The minimum and maximum word length boundaries. Words whose length is more that these boundaries are ignored.

mlt.boost

A flag indicating whether the query will be boosted by the relevance of the interesting terms. It defaults to false.

mlt.mintf

This is the minimum term frequency boundary. It defaults to 2.

mlt.mindf

This is the minimum document frequency boundary. It defaults to 5.

Other components

Other than the components we saw in the previous sections, there are other built-in search components that are part of the Solr framework. Remember that, if you want to use them, they will have to be explicitly declared and configured within the Solr configuration.

The following is a short and non-exhaustive list of additional components:

  • Query elevation: This is used to give more importance to some results using a criterion that has nothing to do with the normal Solr scoring algorithm.

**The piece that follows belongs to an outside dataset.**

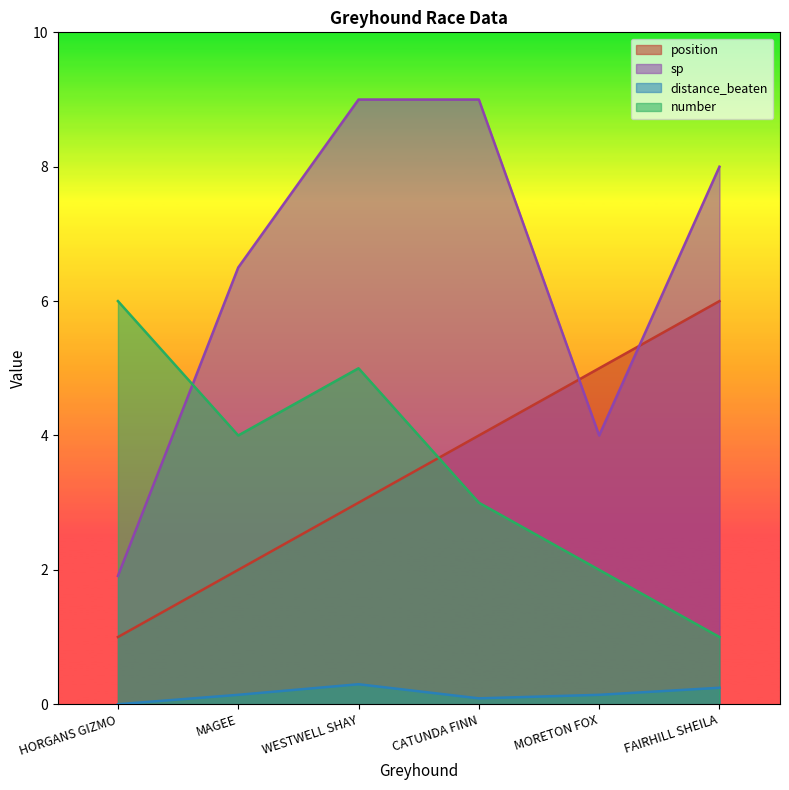

What is the total value across all series at HORGANS GIZMO?

8.9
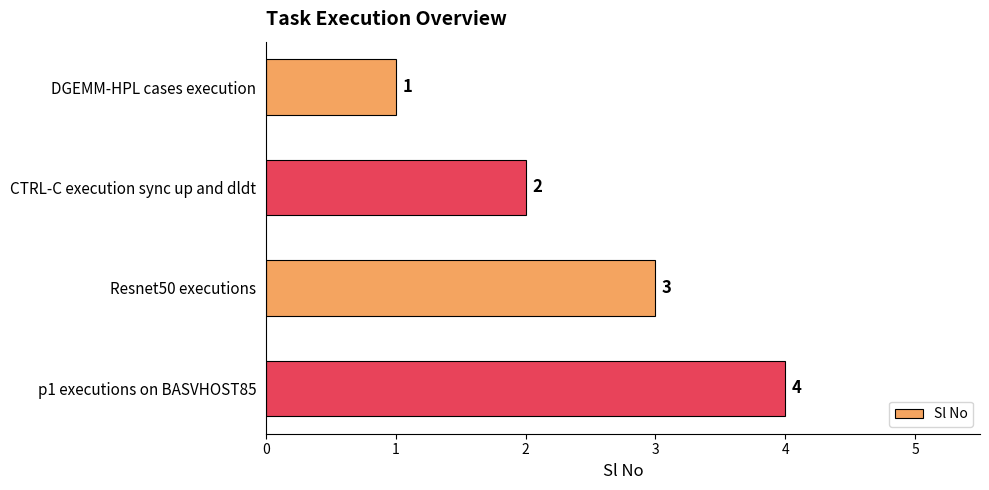

What is the label of the 3rd bar from the top?

Resnet50 executions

The component lets you associate a given query with a corresponding list of most important results.
  • Terms: This provides access to the Lucene internal term dictionary.
  • Stats: This provides numeric fields statistics.
  • Spellcheck: This provides spell checking capabilities by means of n-gram analysis of indexed documents or external dictionaries. From a functional point of view, this component is used to build the so-called "Did you mean?" feature, offering alternative search suggestions in case of user mistakes.
  • Term Vector: This adds term vectors (that is, term, frequency, position, offset, and IDF) of the matching documents to a request.
  • Debug: This adds debuging and explanatory information about the request execution.